◆ **Try it**: All that should be output is the block of lines below from the line with "END io_in[6]" to the line with "PIN io_out[3]", both included, exactly as written.
**** Record set
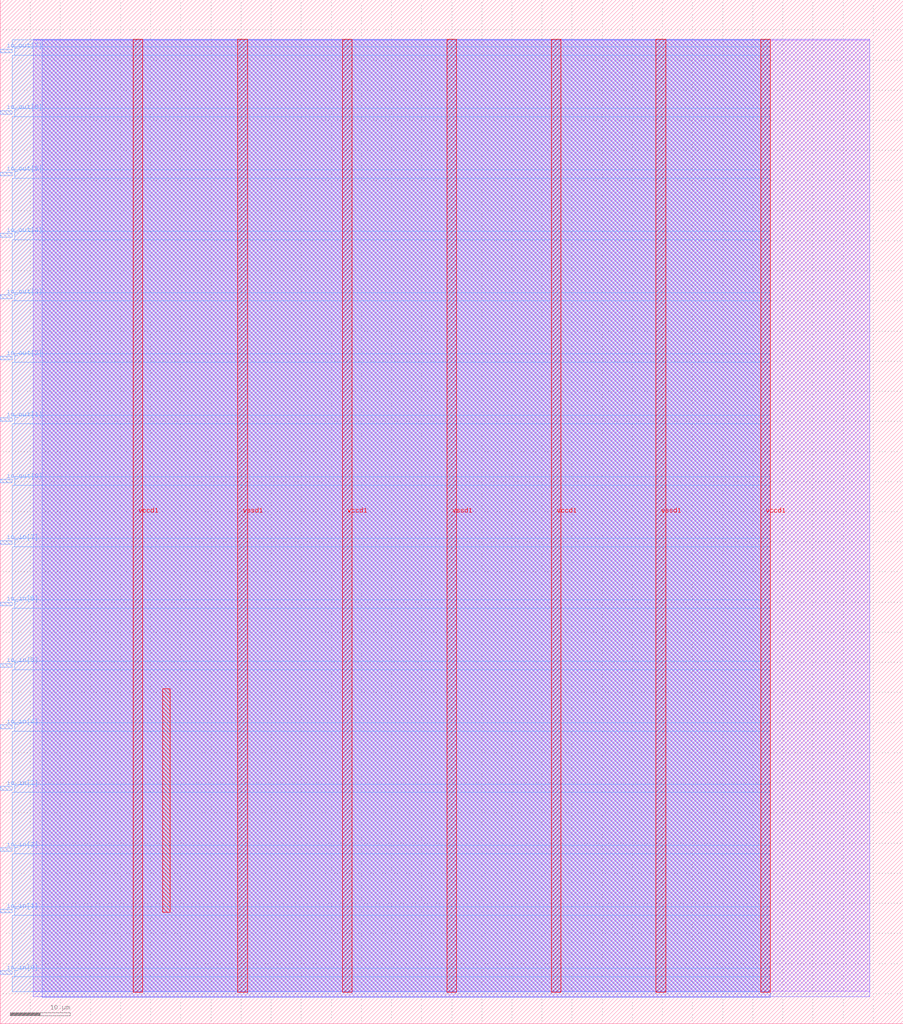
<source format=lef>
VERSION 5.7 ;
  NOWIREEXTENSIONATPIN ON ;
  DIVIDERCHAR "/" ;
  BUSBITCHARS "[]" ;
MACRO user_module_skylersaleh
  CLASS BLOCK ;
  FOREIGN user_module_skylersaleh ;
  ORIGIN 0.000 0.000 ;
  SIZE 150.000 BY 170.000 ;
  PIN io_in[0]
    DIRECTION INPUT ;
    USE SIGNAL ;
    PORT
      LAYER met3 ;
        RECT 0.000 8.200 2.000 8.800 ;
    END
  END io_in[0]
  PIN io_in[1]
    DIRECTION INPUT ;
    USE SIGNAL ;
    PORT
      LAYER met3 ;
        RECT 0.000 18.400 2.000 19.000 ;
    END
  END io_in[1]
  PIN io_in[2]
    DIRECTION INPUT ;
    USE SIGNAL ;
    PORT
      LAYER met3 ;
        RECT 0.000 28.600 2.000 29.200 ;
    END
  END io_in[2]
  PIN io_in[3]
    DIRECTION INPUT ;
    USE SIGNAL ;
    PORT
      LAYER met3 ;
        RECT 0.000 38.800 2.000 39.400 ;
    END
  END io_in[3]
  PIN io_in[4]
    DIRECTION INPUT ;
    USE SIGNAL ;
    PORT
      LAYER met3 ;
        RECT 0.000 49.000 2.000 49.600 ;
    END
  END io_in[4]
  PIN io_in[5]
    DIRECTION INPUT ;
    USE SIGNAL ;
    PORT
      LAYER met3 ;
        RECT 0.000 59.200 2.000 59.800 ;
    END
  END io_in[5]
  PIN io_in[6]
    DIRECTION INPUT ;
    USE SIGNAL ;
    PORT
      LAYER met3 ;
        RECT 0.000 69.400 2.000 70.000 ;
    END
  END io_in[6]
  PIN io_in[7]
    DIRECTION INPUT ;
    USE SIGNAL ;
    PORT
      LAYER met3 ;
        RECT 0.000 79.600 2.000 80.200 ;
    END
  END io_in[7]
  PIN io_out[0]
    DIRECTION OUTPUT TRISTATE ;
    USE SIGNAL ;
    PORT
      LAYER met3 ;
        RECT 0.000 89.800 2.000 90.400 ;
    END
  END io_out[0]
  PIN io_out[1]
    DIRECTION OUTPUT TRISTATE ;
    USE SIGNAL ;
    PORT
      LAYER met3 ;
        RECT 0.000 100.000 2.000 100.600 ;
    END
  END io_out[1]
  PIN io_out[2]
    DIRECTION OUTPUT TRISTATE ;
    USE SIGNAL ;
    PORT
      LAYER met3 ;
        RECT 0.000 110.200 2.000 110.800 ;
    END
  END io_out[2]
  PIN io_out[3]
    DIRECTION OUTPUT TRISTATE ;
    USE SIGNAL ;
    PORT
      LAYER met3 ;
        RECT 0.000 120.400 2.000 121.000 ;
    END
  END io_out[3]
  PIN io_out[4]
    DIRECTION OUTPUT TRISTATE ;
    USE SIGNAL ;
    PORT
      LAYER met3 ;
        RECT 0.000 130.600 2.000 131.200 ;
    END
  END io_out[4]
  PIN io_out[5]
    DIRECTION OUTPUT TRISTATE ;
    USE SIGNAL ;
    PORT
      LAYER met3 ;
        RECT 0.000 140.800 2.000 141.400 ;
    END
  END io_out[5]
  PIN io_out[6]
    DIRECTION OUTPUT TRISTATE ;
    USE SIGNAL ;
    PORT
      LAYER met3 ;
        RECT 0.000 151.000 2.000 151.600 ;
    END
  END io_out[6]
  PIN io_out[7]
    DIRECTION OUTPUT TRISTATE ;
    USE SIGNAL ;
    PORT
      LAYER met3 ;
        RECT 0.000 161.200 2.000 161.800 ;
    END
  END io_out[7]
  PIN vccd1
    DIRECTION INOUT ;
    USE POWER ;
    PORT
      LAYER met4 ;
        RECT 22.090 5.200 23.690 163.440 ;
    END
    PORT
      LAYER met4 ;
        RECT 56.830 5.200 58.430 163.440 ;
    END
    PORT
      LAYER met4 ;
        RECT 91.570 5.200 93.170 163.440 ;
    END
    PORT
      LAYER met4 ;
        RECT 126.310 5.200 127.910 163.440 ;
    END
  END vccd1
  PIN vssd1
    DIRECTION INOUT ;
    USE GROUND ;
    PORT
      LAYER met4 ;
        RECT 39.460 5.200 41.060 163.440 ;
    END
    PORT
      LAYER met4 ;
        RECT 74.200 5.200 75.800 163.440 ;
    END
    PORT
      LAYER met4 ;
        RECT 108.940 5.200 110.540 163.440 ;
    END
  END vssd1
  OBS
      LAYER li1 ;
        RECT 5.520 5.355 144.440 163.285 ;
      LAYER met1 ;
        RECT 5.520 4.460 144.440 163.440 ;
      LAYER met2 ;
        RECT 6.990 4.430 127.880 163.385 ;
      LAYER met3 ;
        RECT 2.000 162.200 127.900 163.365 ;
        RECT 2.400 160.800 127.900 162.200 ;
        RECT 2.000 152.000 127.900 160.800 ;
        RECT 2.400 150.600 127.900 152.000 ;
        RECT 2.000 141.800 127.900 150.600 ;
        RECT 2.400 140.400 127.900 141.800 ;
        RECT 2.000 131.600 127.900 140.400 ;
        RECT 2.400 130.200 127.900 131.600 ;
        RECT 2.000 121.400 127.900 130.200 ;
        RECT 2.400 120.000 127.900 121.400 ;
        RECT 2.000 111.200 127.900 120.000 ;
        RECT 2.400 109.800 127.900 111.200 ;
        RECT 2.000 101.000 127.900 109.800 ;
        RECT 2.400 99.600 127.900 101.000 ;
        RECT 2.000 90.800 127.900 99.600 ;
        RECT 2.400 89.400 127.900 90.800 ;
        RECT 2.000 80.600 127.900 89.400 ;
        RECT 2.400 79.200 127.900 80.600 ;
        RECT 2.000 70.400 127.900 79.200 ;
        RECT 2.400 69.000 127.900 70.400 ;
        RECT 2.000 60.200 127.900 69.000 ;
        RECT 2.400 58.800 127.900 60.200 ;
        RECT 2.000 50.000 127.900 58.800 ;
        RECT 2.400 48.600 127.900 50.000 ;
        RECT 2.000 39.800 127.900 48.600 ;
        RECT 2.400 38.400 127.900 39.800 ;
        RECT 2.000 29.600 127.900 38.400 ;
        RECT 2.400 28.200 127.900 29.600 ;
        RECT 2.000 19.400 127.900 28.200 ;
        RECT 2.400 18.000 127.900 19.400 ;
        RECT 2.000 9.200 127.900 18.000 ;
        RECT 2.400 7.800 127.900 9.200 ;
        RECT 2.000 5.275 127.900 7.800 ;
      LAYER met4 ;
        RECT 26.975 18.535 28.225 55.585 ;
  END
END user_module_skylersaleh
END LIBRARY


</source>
********
◆ **Answer to the exercise**:
  END io_in[6]
  PIN io_in[7]
    DIRECTION INPUT ;
    USE SIGNAL ;
    PORT
      LAYER met3 ;
        RECT 0.000 79.600 2.000 80.200 ;
    END
  END io_in[7]
  PIN io_out[0]
    DIRECTION OUTPUT TRISTATE ;
    USE SIGNAL ;
    PORT
      LAYER met3 ;
        RECT 0.000 89.800 2.000 90.400 ;
    END
  END io_out[0]
  PIN io_out[1]
    DIRECTION OUTPUT TRISTATE ;
    USE SIGNAL ;
    PORT
      LAYER met3 ;
        RECT 0.000 100.000 2.000 100.600 ;
    END
  END io_out[1]
  PIN io_out[2]
    DIRECTION OUTPUT TRISTATE ;
    USE SIGNAL ;
    PORT
      LAYER met3 ;
        RECT 0.000 110.200 2.000 110.800 ;
    END
  END io_out[2]
  PIN io_out[3]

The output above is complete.